A Place To Start is an innovative program that serves chronically homeless individuals who have serious mental illness. By providing permanent housing and support services for these individuals, the report clearly shows that a substantial amount of money can be saved. Given the report’s outcomes, only one conclusion makes sense. When it comes to homelessness, the solution is cheaper than the problem. We need to invest in – not cut – services that get the job done right.
The APTS report specifically tracks the costs associated with four “events” common to chronically homeless individuals: emergency room visits, hospitalizations, arrests, and incarcerations. The occurrences of these events were documented among the program’s fifty-two participants during a forty-month period (twenty months prior to entry into the program and twenty months following entry into the program). A comparison of the two time periods reveals an astonishing $320,000 in savings to the community.

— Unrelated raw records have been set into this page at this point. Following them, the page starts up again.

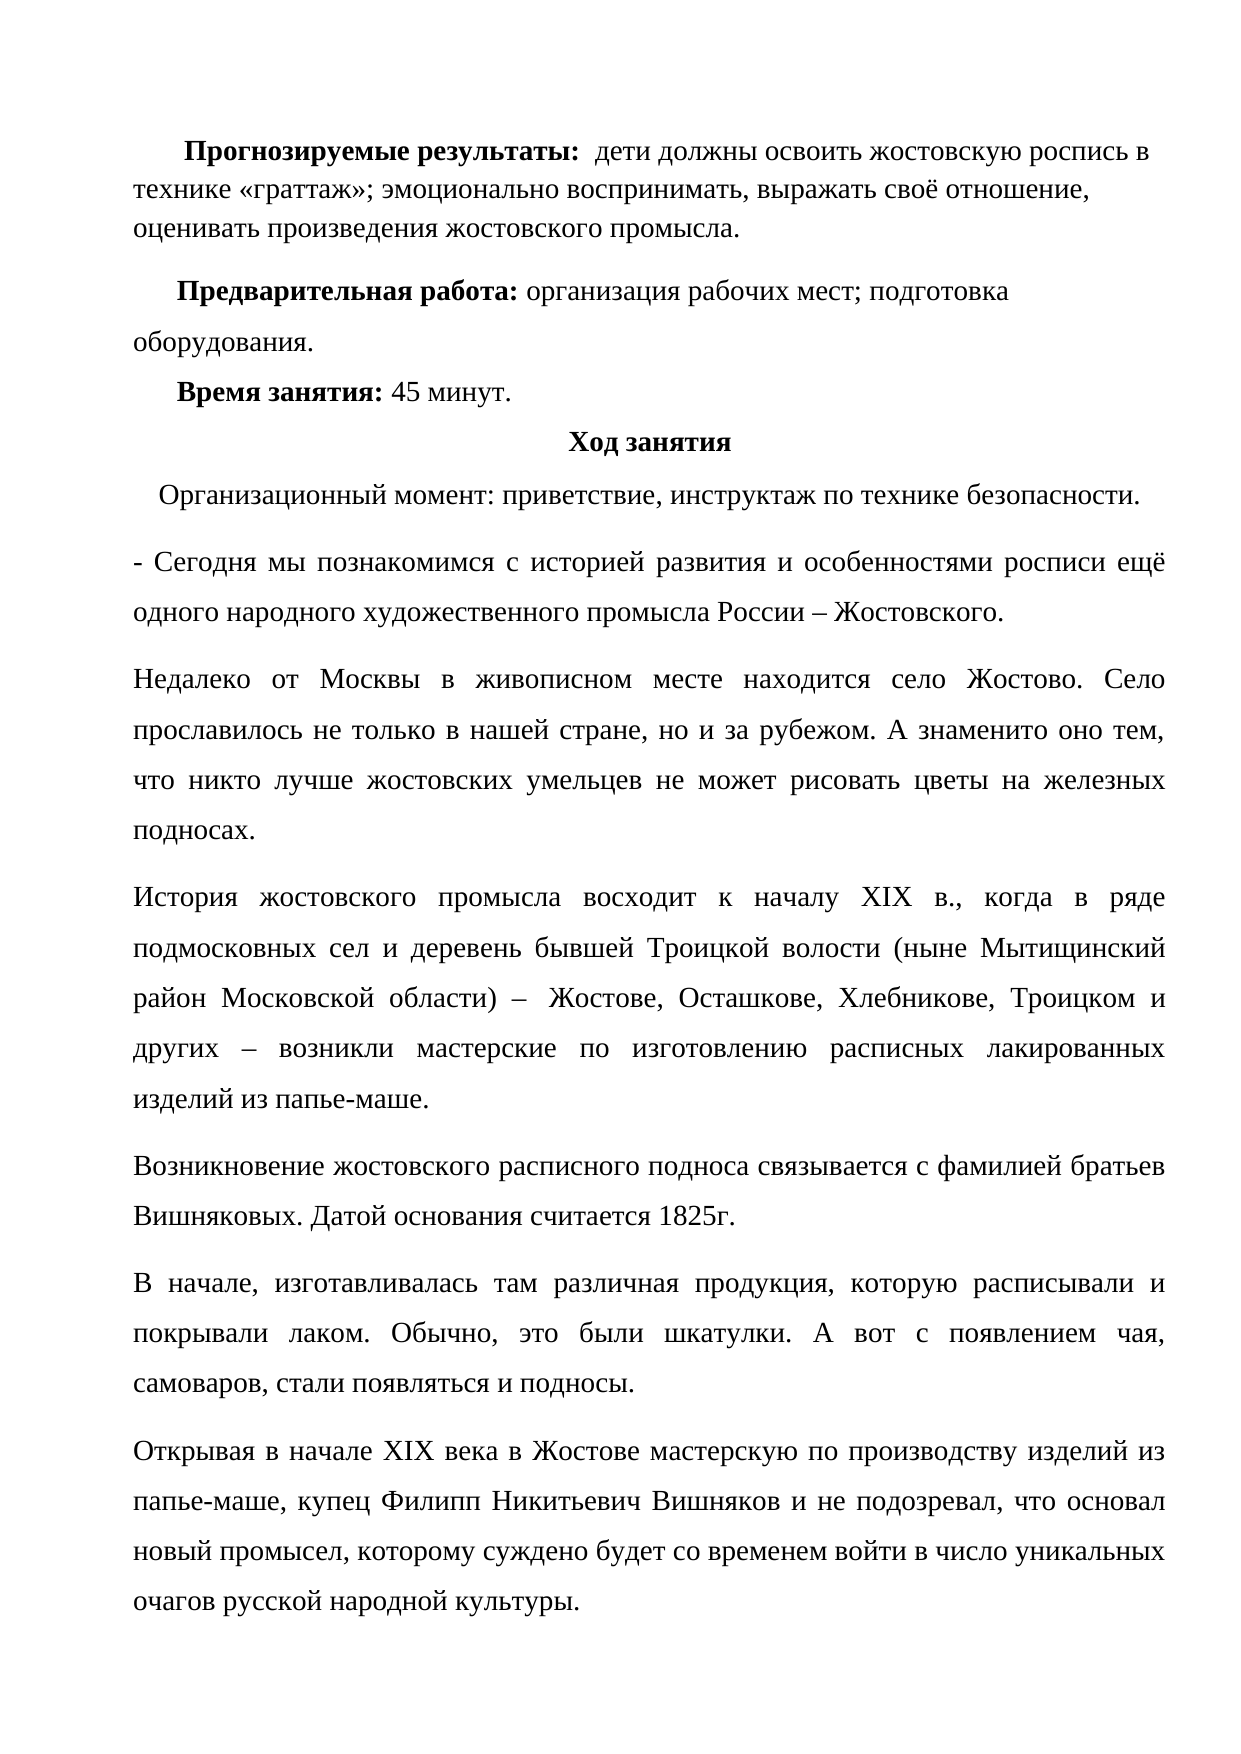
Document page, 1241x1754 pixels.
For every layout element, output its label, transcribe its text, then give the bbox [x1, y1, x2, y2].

text - Сегодня мы познакомимся с историей развития и особенностями росписи ещё одного народного художественного промысла России – Жостовского. [133, 544, 1167, 628]
text Возникновение жостовского расписного подноса связывается с фамилией братьев Вишняковых. Датой основания считается 1825г. [133, 1148, 1167, 1232]
text Недалеко от Москвы в живописном месте находится село Жостово. Село прославилось не только в нашей стране, но и за рубежом. А знаменито оно тем, что никто лучше жостовских умельцев не может рисовать цветы на железных подносах. [133, 662, 1167, 846]
text Время занятия: 45 минут. [133, 374, 1167, 408]
text Организационный момент: приветствие, инструктаж по технике безопасности. [133, 477, 1167, 511]
text Открывая в начале XIX века в Жостове мастерскую по производству изделий из папье-маше, купец Филипп Никитьевич Вишняков и не подозревал, что основал новый промысел, которому суждено будет со временем войти в число уникальных очагов русской народной культуры. [133, 1433, 1167, 1617]
text Предварительная работа: организация рабочих мест; подготовка оборудования. [133, 273, 1167, 357]
text Прогнозируемые результаты: дети должны освоить жостовскую роспись в технике «граттаж»; эмоционально воспринимать, выражать своё отношение, оценивать произведения жостовского промысла. [133, 133, 1167, 243]
text История жостовского промысла восходит к началу XIX в., когда в ряде подмосковных сел и деревень бывшей Троицкой волости (ныне Мытищинский район Московской области) – Жостове, Осташкове, Хлебникове, Троицком и других – возникли мастерские по изготовлению расписных лакированных изделий из папье-маше. [133, 879, 1167, 1114]
text Ход занятия [133, 424, 1167, 458]
text В начале, изготавливалась там различная продукция, которую расписывали и покрывали лаком. Обычно, это были шкатулки. А вот с появлением чая, самоваров, стали появляться и подносы. [133, 1265, 1167, 1399]
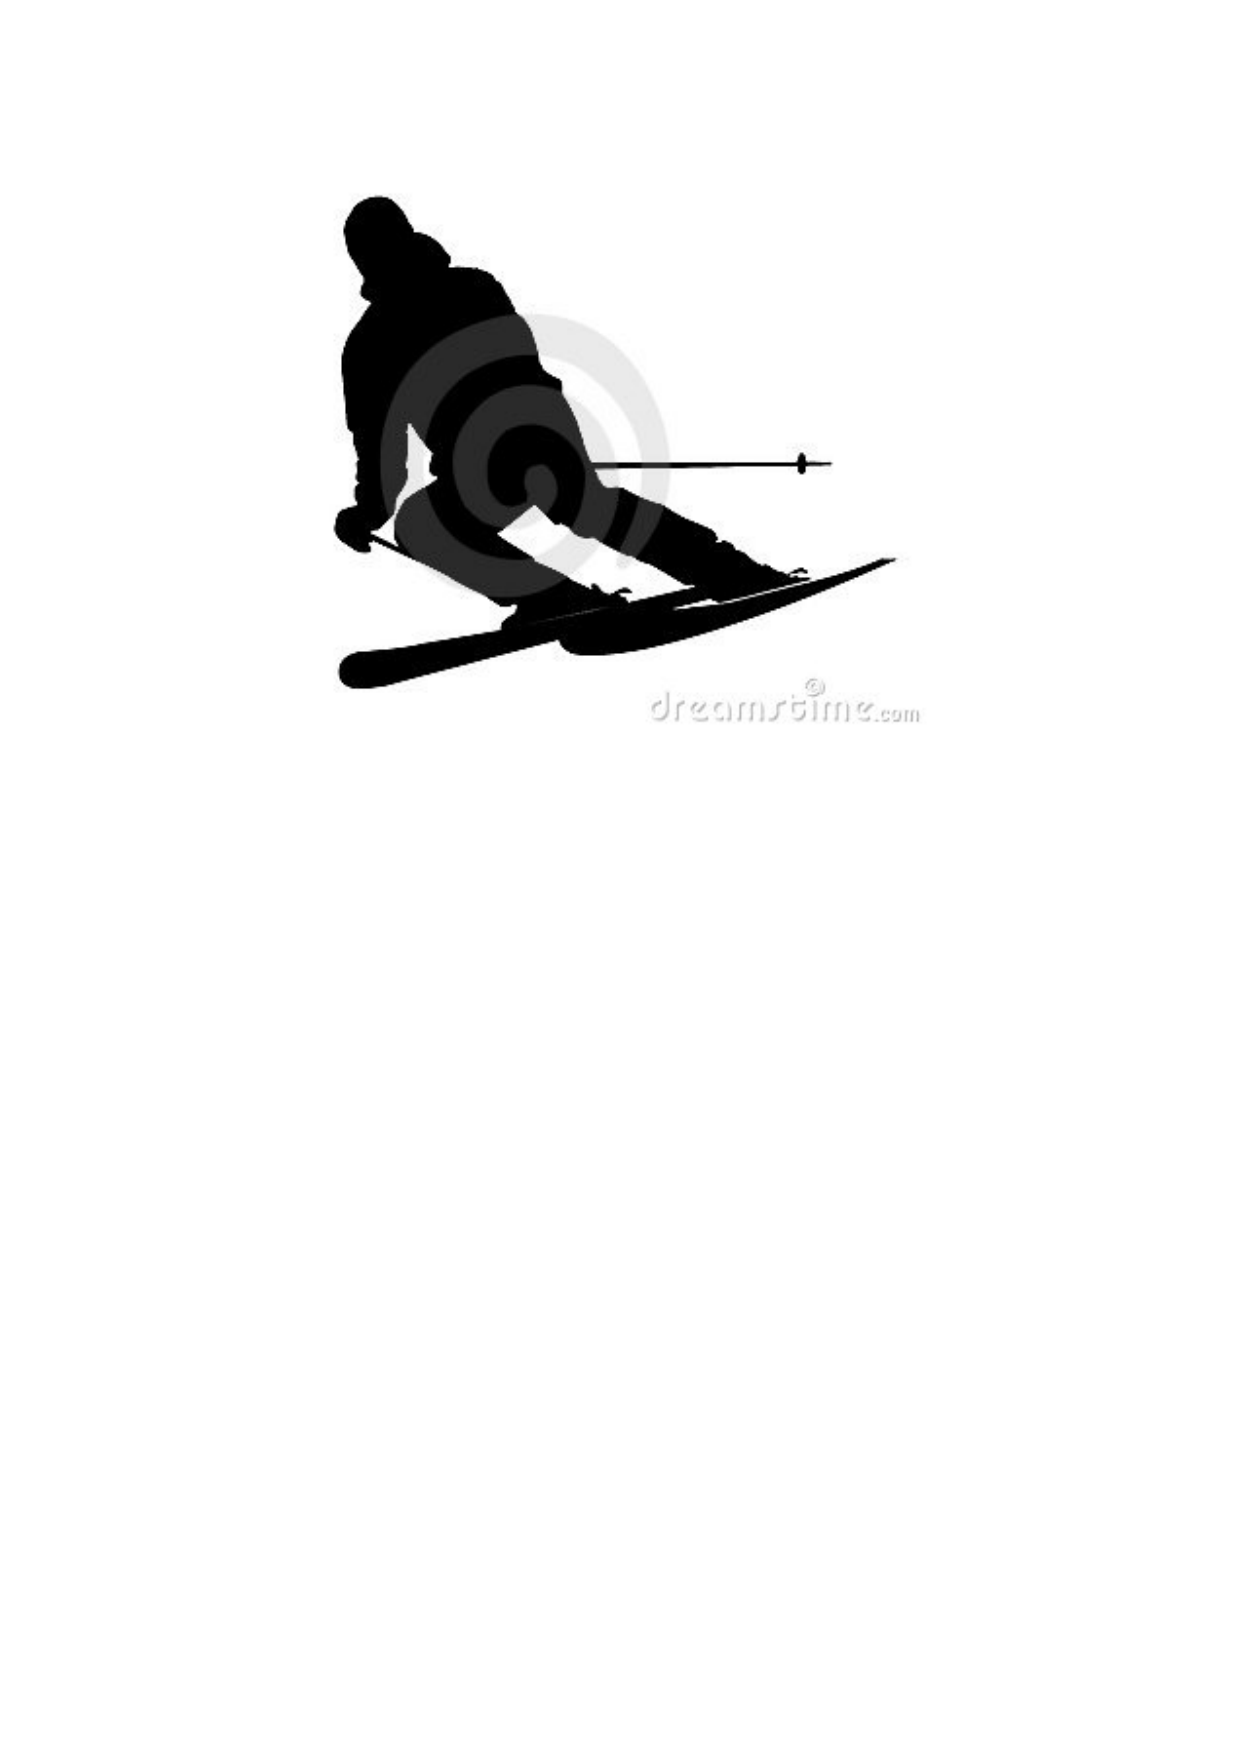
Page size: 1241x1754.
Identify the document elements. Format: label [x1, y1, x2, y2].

picture [147, 147, 927, 732]
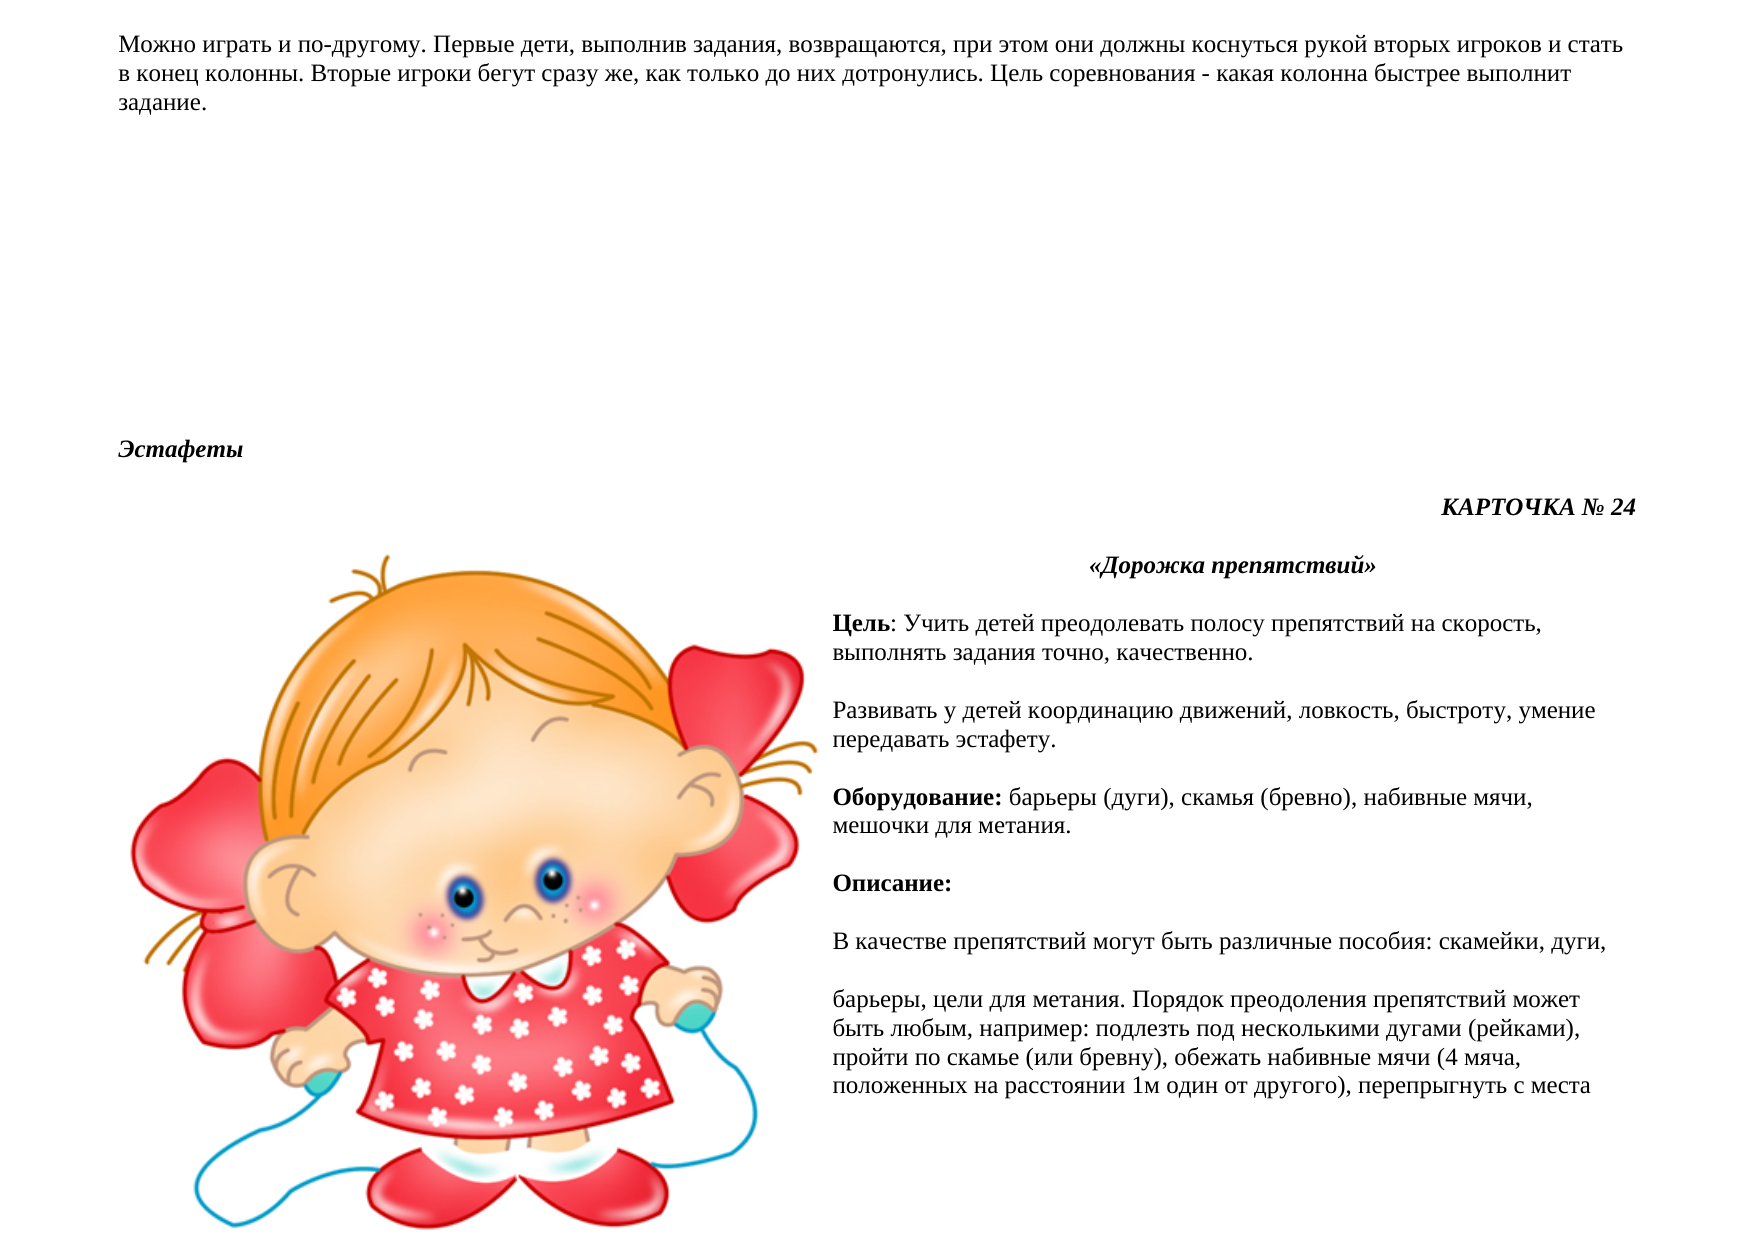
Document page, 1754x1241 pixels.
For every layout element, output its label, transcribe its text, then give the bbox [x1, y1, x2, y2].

text Описание: [833, 868, 1636, 897]
text КАРТОЧКА № 24 [118, 492, 1636, 521]
text барьеры, цели для метания. Порядок преодоления препятствий может быть любым, например: подлезть под несколькими дугами (рейками), пройти по скамье (или бревну), обежать набивные мячи (4 мяча, положенных на расстоянии 1м один от другого), перепрыгнуть с места через две линии, проползти по скамье, пробежать с маленьким мячом (или мешочком с песком) 6-7 м и метнуть его в цель. Оцениваются быстрота и точность выполнения задания. [833, 984, 1636, 1099]
text Цель: Учить детей преодолевать полосу препятствий на скорость, выполнять задания точно, качественно. [833, 608, 1636, 666]
text Оборудование: барьеры (дуги), скамья (бревно), набивные мячи, мешочки для метания. [833, 782, 1636, 839]
text Можно играть и по-другому. Первые дети, выполнив задания, возвращаются, при этом они должны коснуться рукой вторых игроков и стать в конец колонны. Вторые игроки бегут сразу же, как только до них дотронулись. Цель соревнования - какая колонна быстрее выполнит задание. [118, 29, 1636, 116]
text В качестве препятствий могут быть различные пособия: скамейки, дуги, [833, 926, 1636, 955]
text «Дорожка препятствий» [833, 550, 1636, 579]
text Развивать у детей координацию движений, ловкость, быстроту, умение передавать эстафету. [833, 695, 1636, 752]
picture [118, 526, 833, 1241]
text Эстафеты [118, 434, 1636, 463]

According to the National Alliance to End Homelessness, more than 112,000 individuals experienced chronic homelessness in the US in 2009. It’s easy to extrapolate this local data to conclude that if fifty chronically homeless individuals cost the community $320,000 over a twenty-month period, then 112,000 chronically homeless individuals must cost taxpayers at least $716,000,000 just in terms of those four common events. This is real money being spent right now without much to show for it. On the flip side, if these individuals had access to permanent supportive housing, the country could and would save at least that much within less than two years. Although that doesn’t completely solve our deficit woes, it does go a very long way AND it addresses a problem that our country has been struggling with unsuccessfully for decades.
So yes, lawmakers, let’s exercise fiscal responsibility by reigning in spending. But let’s do it in a way that won’t backfire on us three or five years down the road. There is a way, right now, for us to reduce the enormous cost of homelessness. Do the math. Invest in permanent supportive housing.